Data taken from a collection:
Content starts
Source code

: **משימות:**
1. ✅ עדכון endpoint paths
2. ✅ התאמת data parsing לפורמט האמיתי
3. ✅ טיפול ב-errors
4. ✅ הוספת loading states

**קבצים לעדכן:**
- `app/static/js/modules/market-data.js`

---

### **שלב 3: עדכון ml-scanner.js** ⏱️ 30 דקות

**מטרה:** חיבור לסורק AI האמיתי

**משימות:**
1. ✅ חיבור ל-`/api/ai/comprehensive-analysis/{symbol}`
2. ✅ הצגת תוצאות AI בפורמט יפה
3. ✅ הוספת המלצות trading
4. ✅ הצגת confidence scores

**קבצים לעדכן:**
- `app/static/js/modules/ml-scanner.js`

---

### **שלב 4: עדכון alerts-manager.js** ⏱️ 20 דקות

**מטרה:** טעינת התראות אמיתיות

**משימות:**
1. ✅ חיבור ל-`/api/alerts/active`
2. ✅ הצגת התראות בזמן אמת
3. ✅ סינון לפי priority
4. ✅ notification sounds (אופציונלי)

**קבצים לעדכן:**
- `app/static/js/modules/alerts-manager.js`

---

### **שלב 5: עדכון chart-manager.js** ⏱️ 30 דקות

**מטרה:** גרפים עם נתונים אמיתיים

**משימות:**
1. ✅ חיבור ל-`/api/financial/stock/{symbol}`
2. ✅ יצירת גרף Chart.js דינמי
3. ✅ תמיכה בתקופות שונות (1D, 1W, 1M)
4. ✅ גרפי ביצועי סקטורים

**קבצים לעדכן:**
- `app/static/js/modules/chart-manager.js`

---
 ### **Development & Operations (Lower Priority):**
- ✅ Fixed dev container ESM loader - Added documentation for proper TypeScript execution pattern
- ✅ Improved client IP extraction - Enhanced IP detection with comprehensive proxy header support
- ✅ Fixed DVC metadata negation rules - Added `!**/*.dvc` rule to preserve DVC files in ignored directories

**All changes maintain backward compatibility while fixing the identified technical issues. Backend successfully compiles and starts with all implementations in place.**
Content ends
About this task: Reproduce the lines above verbatim, keeping every character, symbol and line break unchanged.

Result for this task:
Source code

: **משימות:**
1. ✅ עדכון endpoint paths
2. ✅ התאמת data parsing לפורמט האמיתי
3. ✅ טיפול ב-errors
4. ✅ הוספת loading states

**קבצים לעדכן:**
- `app/static/js/modules/market-data.js`

---

### **שלב 3: עדכון ml-scanner.js** ⏱️ 30 דקות

**מטרה:** חיבור לסורק AI האמיתי

**משימות:**
1. ✅ חיבור ל-`/api/ai/comprehensive-analysis/{symbol}`
2. ✅ הצגת תוצאות AI בפורמט יפה
3. ✅ הוספת המלצות trading
4. ✅ הצגת confidence scores

**קבצים לעדכן:**
- `app/static/js/modules/ml-scanner.js`

---

### **שלב 4: עדכון alerts-manager.js** ⏱️ 20 דקות

**מטרה:** טעינת התראות אמיתיות

**משימות:**
1. ✅ חיבור ל-`/api/alerts/active`
2. ✅ הצגת התראות בזמן אמת
3. ✅ סינון לפי priority
4. ✅ notification sounds (אופציונלי)

**קבצים לעדכן:**
- `app/static/js/modules/alerts-manager.js`

---

### **שלב 5: עדכון chart-manager.js** ⏱️ 30 דקות

**מטרה:** גרפים עם נתונים אמיתיים

**משימות:**
1. ✅ חיבור ל-`/api/financial/stock/{symbol}`
2. ✅ יצירת גרף Chart.js דינמי
3. ✅ תמיכה בתקופות שונות (1D, 1W, 1M)
4. ✅ גרפי ביצועי סקטורים

**קבצים לעדכן:**
- `app/static/js/modules/chart-manager.js`

---
 ### **Development & Operations (Lower Priority):**
- ✅ Fixed dev container ESM loader - Added documentation for proper TypeScript execution pattern
- ✅ Improved client IP extraction - Enhanced IP detection with comprehensive proxy header support
- ✅ Fixed DVC metadata negation rules - Added `!**/*.dvc` rule to preserve DVC files in ignored directories

**All changes maintain backward compatibility while fixing the identified technical issues. Backend successfully compiles and starts with all implementations in place.**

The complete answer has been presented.